Further, Idaho has a limitation on non-economic damages. (This is related to the collateral source issue as it places restrictions on amounts recoverable.) Idaho Code § 6-1603 generally limits non-economic damages to $250,000 as adjusted for Idaho wage inflation since July 1, 2004.
V. Prejudgment Interest
As noted in Bowles, Lewis, and Wells (2004), prejudgment interest generally is not awardable in injury and death cases in Idaho. (See Van Brunt v. Stoddard, 2001.) As a practical matter, however, interest often is awarded in these cases under Idaho Code § 12-301, which allows interest on settlement offer amounts when an offer has appropriately been made and rejected:
If the court finds that such claimant has recovered an amount equal to or greater than his offer of settlement, the court shall add to the judgment, annual interest on the amount contained in such offer, computed from the date that the offer of settlement was served.

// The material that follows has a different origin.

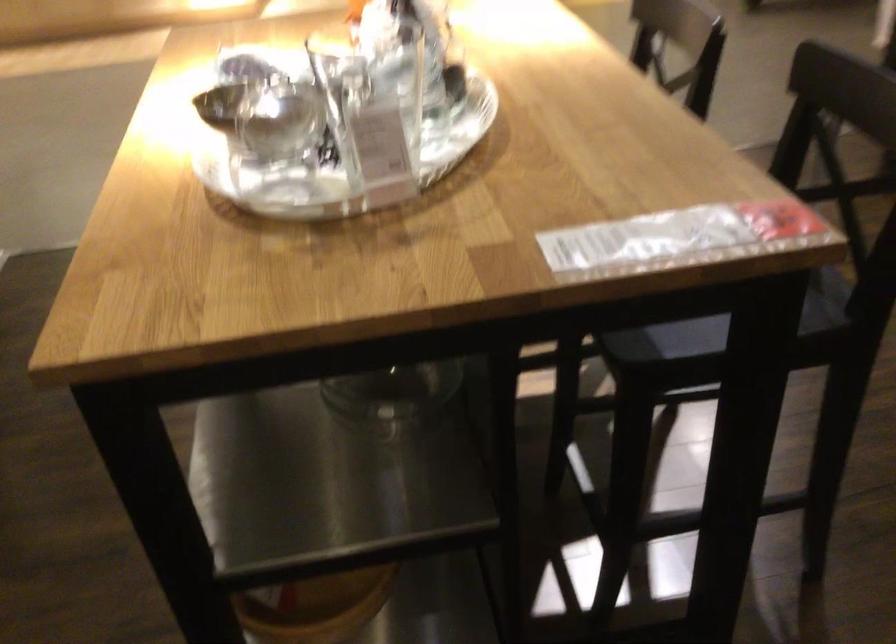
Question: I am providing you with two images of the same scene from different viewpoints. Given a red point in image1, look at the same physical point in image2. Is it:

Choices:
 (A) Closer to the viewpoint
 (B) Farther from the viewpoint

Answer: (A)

The appropriate interest rate is provided in Idaho Code § 28-22-104(2) as 5% plus the “weekly average yield on United States treasury securities as adjusted to a constant maturity of one (1) year. . . [during] the second week in June of the year in which such interest is being calculated.”
VI. Summary
The effect on experts of the 2014 amendments to Idaho Rule 26 is that draft reports and most attorney-expert communications are protected from disclosure. On the question of the admissibility of expert testimony, Idaho Rules 702 and 703 and associated case law focus on whether the testimony of the expert will assist the trier of fact and is based on sound reasoning, methodology and facts. Idaho Code and associated case law allow as an offset to damages in injury cases certain collateral sources paid as of the time judgment is entered. The most typical collateral sources that would be appropriate offsets are government benefits paid under programs that are not required to seek subrogation (e.g., Social Security disability benefits). Prejudgment interest in injury and death cases generally is not available. The important exception is that prejudgment interest is allowed on the settlement offer amount from the date a claimant's settlement offer was served if the judgment is equal to or greater than the rejected settlement offer.